NumPy: Checking if an array contains a value (4 examples)

Updated: March 1, 2024 By: Guest Contributor Post a comment

Introduction

NumPy, an essential library in Python for scientific computing, offers various ways to interact with arrays. One common task is checking if an array contains a specific value. This tutorial will guide you through four examples, starting from basic to advanced techniques, to accomplish this task efficiently.

Example #1 – Basic Check with the in Operator

The simplest way to check if an array contains a specific value is by using the in operator. This method is straightforward but can be slow for large arrays as it implicitly performs a linear search.

import numpy as np

# Creating a sample array
array = np.array([1, 2, 3, 4, 5])

# Checking if 3 is in the array
print(3 in array)
# Output: True

Example #2 – Using numpy.where()

The numpy.where() function is a versatile tool for conditionally searching for values. It returns the indices where a specified condition is true. If you’re searching for the existence of a value, combine it with any() or all() to get a boolean answer.

import numpy as np

# Creating a sample array
array = np.array([1, 2, 3, 4, 5])

# Searching for 3 in the array
result = np.where(array == 3)

# Checking if the search was successful
print(any(result))
# Output: True

Example #3 – Checking for Value with np.isin()

The np.isin() function is designed specifically for testing membership. It checks each element in an array against a value (or values) and returns an array of booleans indicating the presence or absence of the target value.

import numpy as np

# Creating a sample array
array = np.array([1, 2, 3, 4, 5])

# Checking if the array contains 3
print(np.isin(3, array))
# Output: True

Example #4 – Performance-oriented Approach with numpy.argmax() and numpy.argmin()

For those who need a faster solution, particularly with very large arrays, combining numpy.argmax() or numpy.argmin() with logical operations can prove significantly more efficient. The idea is to use these functions to quickly identify if at least one true condition (the presence of the value) exists within the array. However, this method requires caution, as it will return 0 for both cases when the sought-after value is at position 0 and when it is not found (but other operations can detect the latter scenario).

import numpy as np

# Creating a large array for demonstration
large_array = np.random.randint(1, 100, size=10000)

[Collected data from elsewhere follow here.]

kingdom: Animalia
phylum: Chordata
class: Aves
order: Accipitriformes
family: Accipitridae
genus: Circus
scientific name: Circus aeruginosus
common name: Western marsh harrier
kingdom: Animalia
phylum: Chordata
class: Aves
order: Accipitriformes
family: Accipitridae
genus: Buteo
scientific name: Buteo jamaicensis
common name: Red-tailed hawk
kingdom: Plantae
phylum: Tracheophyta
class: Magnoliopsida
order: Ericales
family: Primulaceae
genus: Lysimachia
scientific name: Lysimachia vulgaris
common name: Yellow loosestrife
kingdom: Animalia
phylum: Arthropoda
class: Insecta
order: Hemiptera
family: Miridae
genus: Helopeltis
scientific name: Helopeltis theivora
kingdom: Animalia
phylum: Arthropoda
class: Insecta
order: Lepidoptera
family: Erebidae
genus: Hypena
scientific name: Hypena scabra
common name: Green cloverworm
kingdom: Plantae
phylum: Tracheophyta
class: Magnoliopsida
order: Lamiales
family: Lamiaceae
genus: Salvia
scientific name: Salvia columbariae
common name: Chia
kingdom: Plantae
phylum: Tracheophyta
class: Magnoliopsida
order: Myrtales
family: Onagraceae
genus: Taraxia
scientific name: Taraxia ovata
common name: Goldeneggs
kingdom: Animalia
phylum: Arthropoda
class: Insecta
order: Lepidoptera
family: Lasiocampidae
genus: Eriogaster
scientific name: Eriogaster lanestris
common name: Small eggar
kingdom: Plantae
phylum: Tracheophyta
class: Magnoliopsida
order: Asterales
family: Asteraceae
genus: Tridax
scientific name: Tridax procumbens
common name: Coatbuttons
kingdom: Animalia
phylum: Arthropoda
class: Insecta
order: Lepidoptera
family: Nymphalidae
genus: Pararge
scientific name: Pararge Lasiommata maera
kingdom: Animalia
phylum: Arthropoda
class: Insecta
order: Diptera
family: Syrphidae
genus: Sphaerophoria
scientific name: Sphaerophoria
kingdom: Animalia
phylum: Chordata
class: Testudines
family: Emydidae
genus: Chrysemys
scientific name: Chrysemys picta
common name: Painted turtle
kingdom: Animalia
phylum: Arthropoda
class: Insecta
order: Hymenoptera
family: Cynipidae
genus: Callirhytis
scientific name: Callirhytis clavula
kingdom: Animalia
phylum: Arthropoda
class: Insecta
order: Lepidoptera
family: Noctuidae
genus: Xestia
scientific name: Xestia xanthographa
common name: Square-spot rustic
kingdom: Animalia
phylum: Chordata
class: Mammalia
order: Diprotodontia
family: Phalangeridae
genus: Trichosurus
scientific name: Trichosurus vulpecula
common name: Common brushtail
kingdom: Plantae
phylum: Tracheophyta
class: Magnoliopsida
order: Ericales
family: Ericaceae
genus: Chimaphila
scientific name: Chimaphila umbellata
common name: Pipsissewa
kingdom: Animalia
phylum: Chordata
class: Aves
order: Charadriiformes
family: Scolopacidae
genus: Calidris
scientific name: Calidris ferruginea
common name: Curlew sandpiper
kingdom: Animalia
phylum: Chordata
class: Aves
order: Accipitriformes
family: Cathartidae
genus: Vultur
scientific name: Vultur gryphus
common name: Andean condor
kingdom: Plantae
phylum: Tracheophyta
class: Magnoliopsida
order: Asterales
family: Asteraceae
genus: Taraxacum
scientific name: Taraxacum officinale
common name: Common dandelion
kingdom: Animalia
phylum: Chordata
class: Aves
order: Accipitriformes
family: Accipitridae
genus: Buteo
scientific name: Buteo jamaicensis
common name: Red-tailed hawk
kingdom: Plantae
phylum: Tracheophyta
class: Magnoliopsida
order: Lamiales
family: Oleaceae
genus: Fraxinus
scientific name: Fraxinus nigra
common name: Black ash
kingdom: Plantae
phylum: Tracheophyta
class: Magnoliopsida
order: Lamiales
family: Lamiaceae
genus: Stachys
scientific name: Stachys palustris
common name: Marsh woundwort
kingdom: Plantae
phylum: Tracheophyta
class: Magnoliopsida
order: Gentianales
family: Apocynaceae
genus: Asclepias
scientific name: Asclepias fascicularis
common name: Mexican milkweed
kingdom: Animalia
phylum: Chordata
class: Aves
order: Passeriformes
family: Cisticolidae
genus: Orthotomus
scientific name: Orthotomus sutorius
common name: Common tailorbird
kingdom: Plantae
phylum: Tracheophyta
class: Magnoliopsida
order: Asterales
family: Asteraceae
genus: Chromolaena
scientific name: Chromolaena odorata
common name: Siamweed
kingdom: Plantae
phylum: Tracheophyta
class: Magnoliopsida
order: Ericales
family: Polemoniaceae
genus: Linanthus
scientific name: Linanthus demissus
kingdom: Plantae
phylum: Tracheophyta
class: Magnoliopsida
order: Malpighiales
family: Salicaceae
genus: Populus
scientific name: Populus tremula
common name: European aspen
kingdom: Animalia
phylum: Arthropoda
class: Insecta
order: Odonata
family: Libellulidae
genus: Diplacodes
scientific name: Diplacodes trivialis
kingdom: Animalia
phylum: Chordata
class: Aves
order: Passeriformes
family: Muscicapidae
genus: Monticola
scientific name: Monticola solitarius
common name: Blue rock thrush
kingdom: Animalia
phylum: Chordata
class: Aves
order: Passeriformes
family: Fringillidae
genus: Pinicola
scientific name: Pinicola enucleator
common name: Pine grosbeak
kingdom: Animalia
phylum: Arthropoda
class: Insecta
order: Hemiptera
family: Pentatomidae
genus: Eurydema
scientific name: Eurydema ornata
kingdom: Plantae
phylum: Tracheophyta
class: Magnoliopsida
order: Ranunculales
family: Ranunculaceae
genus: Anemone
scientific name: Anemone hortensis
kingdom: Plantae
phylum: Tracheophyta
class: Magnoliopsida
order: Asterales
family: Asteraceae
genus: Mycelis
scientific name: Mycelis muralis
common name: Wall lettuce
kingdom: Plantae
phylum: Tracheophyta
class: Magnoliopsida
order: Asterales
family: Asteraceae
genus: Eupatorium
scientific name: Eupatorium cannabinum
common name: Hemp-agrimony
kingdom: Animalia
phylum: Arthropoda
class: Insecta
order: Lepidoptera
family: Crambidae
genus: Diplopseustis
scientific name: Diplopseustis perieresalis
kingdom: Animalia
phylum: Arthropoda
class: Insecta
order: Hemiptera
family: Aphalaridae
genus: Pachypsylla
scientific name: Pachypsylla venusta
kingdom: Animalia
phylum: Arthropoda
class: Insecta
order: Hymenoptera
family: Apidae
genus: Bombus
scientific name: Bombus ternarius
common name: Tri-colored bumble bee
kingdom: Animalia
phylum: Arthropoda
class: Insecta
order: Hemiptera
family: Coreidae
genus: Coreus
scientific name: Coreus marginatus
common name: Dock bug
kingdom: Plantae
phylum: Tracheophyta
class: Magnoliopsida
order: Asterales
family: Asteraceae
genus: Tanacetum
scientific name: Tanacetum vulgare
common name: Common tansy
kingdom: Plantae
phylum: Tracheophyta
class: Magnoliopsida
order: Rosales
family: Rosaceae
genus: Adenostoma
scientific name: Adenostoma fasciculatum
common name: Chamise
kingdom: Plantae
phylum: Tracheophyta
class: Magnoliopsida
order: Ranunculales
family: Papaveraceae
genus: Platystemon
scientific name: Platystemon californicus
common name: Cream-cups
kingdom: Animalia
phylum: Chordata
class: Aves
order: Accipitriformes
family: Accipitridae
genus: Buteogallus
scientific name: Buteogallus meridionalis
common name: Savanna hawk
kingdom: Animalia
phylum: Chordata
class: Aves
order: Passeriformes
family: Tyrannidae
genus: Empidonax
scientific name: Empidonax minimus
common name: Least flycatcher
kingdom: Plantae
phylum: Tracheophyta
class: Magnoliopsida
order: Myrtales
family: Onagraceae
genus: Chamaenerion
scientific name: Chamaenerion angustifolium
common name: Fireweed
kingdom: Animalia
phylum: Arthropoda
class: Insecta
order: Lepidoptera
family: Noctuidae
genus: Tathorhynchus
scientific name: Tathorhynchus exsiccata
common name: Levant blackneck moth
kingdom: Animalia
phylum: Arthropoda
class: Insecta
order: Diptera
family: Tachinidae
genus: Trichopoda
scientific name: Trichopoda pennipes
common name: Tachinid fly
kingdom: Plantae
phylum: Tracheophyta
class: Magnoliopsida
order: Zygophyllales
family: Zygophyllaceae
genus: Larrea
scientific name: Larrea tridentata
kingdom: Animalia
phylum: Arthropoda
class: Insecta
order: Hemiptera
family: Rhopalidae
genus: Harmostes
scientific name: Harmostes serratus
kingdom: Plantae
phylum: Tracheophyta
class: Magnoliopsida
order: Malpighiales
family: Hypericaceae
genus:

# Checking if 57 is in the large array
found = (large_array == 57).any()
print(found)
# Output: Depends on the random contents of the array

Conclusion

Knowing how to efficiently check if a specific value exists in a NumPy array is a fundamental skill for anyone working with data in Python. Starting from the simple in operator to more advanced techniques like np.isin(), the choice of method depends on your specific needs and the size of the array. For most scenarios, np.isin() offers a straightforward, readable solution. However, for large-scale data, a performance-oriented approach might be preferable. Experiment with these tactics to find which best suits your project.